Là où le bât blesse, c’est que les belges ne supportent pas une relation d’égal à égal avec leurs anciens colonisés. Selon les circonstances historiques, ils s’arrangent toujours pour trouver quelques Congolais de service, prompts à assumer l’indigne besogne.

En 1959 déjà, pour combattre les indépendantistes et maintenir de force le lien entre la Belgique et le Congo-belge, Bruxelles avait créé un parti politique congolais destiné à défendre sa thèse. C’est le PNP ou « Parti National du Peuple », qui devait se charger de convaincre les congolais qu’ils ne sont pas encore suffisamment mûrs pour l’indépendance.  En 1960, la responsabilité de la sauvegarde des intérêts belges en Afrique centrale fut confiée à Moïse Tshombe, alors que le plus virulent des indépendantistes, Patrice Lumumba, trouvera la mort du fait d’un complot ourdi par les services secrets belges.

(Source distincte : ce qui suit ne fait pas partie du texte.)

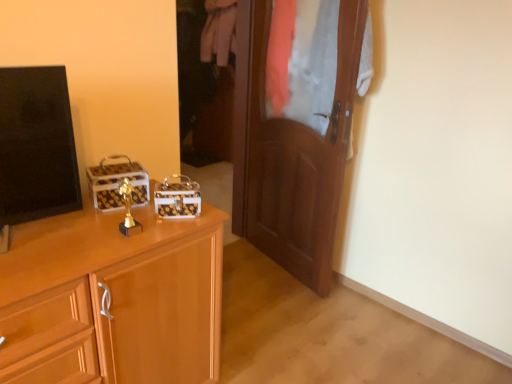
Identify the location of vacant position to the left of wooden door at center. point(247,268).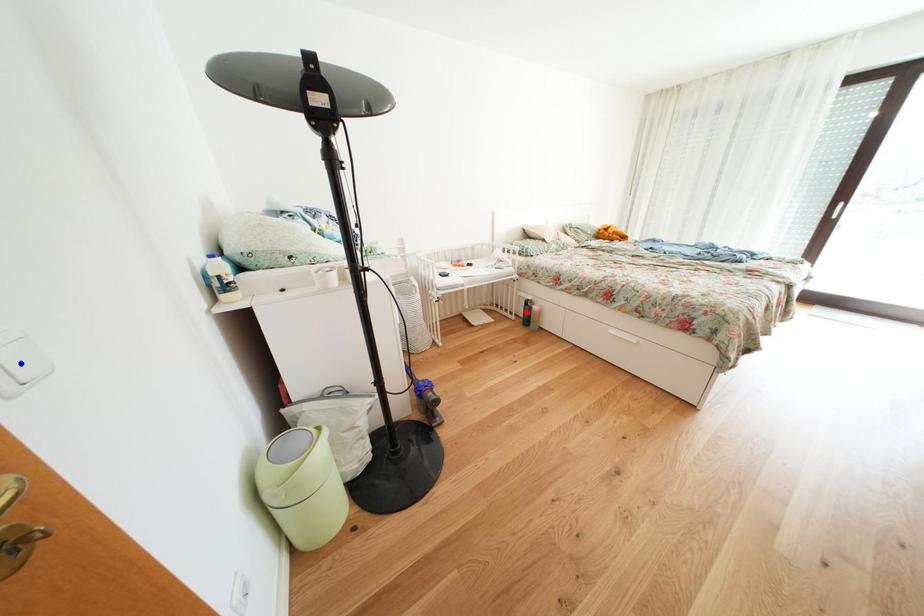
Question: In the image, two points are highlighted. Which point is nearer to the camera? Reply with the corresponding letter.

Choices:
 (A) blue point
 (B) red point

Answer: (A)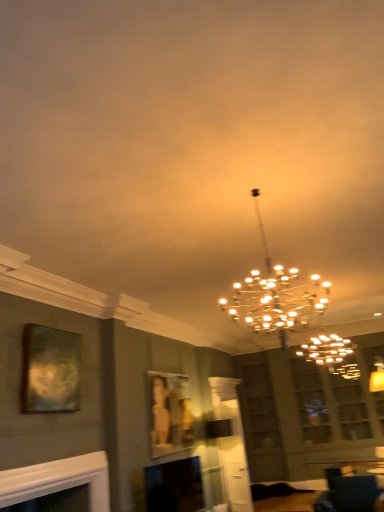
In order to face matte gold picture frame at center, placed as the first picture frame when sorted from bottom to top, should I rotate leftwards or rightwards?

Rotate left and turn 2.706 degrees.

The width and height of the screenshot is (384, 512). Describe the element at coordinates (349, 494) in the screenshot. I see `velvet dark blue sofa at lower right` at that location.

What are the coordinates of `white glossy fireplace at lower left, arranged as the 1th fireplace when viewed from the front` in the screenshot? It's located at (58, 480).

Identify the location of matte black fireplace at lower left, which is the second fireplace from front to back. (174, 486).

This screenshot has height=512, width=384. Find the location of `matte gold picture frame at center, acting as the first picture frame starting from the right`. matte gold picture frame at center, acting as the first picture frame starting from the right is located at coordinates (169, 413).

From a real-world perspective, relative to metallic gold picture frame at upper left, the second picture frame in the bottom-to-top sequence, is metallic gold chandelier at center vertically above or below?

Clearly, from a real-world perspective, metallic gold chandelier at center is above metallic gold picture frame at upper left, the second picture frame in the bottom-to-top sequence.

Which is less distant, (x=293, y=292) or (x=44, y=394)?

The point (x=44, y=394) is closer.

Between metallic gold chandelier at center and metallic gold picture frame at upper left, the second picture frame in the bottom-to-top sequence, which one has larger width?

metallic gold chandelier at center.

I want to click on the 1st picture frame behind the metallic gold chandelier at center, starting your count from the anchor, so click(50, 370).

Is point (340, 496) farther from viewer compared to point (168, 380)?

No, (340, 496) is closer to viewer.

From the image's perspective, relative to matte gold picture frame at center, acting as the first picture frame starting from the right, is velvet dark blue sofa at lower right above or below?

From the image's perspective, velvet dark blue sofa at lower right appears below matte gold picture frame at center, acting as the first picture frame starting from the right.

Which picture frame is the 1st one when counting from the left side of the velvet dark blue sofa at lower right? Please provide its 2D coordinates.

[(169, 413)]

From a real-world perspective, is velvet dark blue sofa at lower right positioned under matte gold picture frame at center, which appears as the second picture frame when viewed from the top, based on gravity?

Correct, in the physical world, velvet dark blue sofa at lower right is lower than matte gold picture frame at center, which appears as the second picture frame when viewed from the top.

En ce 21ème siècle, les évolutions idéologiques ne permettent plus de s’imposer par la force. Bruxelles ne peut donc plus s’inspirer des méthodes de brutalité du Roi Léopold II, ni même de celles de 1959 ou de 1961, il faut donc tout en gardant le même objectif, changer de méthode.

Pour cette fois, la démarche choisie consiste à se cacher derrière le credo démocratique. Il ne s’agit plus de s’imposer en coupant les mains, selon le style du Roi Léopold II, ni d’apporter les lumières de la religion et de la culture occidentale, mais de se faire le vecteur d’une valeur acceptée universellement, bien entendu, ici tronquée pour le besoin de la cause : la démocratie.

Pour la Belgique, la démocratie au Congo consiste, par la propagande, la dissimulation et le mensonge, à imposer un homme : Moïse Katumbi.

Partout dans le monde, les élections viennent comme l’instance du choix des représentants légitimes du peuple. Pour qu’une élection soit crédible, elle doit répondre à un certain nombre des critères, au premier rang  desquels, il y a la liberté de choix. Il y a également l’obligation de faire que toute personne en droit de voter participe à l’opération. Plus que tout, une élection concerne d’abord le peuple qui doit élire ses représentants et celui qui aura la charge suprême de conduire l’Etat.

Aucune élection valable ne peut se réaliser en laissant de côté une fraction importante de la population.

Les démocrates congolais doivent donc se mobiliser pour, une fois de plus, résister à la tentative belge de nous imposer des hommes à eux, par l’entremise d’une élection qui exclurait une partie importante de la population congolaise. Il y a là, une manœuvre préparée pour mettre notre pays à feu et à sang. Ainsi, organiser les élections en RDC sans le Kasaï, c’est admettre que les Institutions peuvent fonctionner sans la participation d’environ 1/5 de la population. Ce faisant, nous mettrons, par cet acte, un pas dangereux dans le processus de balkanisation.